Quelle:
Der Text dieses Liedes
trägt Frage auf Frage an uns heran
und zeigt damit einen
Grundzug unseres Wesens …

Dass wir Fragende sind.

Viel mehr als Wissende,
sind wir Menschen Fragende
und sollen es auch sein.

Wo wir aufhören zu fragen,
besteht die Gefahr, nur noch funktional zu sein.

Wenn der Mensch nicht mehr fragt …

Dann braucht es auch
keine Kunst mehr und kein Musik,
dann muss kein Maler mehr malen,
dann muss kein Komponist mehr Töne setzen,
dass muss kein Schriftsteller mehr schreiben.

Vor unserem inneren Auge
entsteht dann das Bild einer trostlosen Welt,
die vielleicht nur noch
aus riesigen Datenspiechern
und binären Codes besteht,
die das Notwendige regulieren.

Worum es geht: Welche Gefahr besteht laut der Quelle dort, wo wir aufhören zu fragen?

Die Datenzeilen:
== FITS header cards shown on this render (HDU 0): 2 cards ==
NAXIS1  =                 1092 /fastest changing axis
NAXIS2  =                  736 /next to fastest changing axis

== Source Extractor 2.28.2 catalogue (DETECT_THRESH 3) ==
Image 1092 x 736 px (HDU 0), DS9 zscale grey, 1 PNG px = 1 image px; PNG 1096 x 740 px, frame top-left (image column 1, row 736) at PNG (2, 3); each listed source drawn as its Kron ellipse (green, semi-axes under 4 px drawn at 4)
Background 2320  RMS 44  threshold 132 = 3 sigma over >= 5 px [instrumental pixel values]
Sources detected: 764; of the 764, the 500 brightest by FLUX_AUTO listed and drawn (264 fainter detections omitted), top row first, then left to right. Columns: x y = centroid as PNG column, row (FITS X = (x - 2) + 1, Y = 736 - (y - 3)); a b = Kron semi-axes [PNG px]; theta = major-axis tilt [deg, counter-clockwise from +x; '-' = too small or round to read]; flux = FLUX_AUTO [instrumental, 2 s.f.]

Die Lösung: Die Gefahr, nur noch funktional zu sein.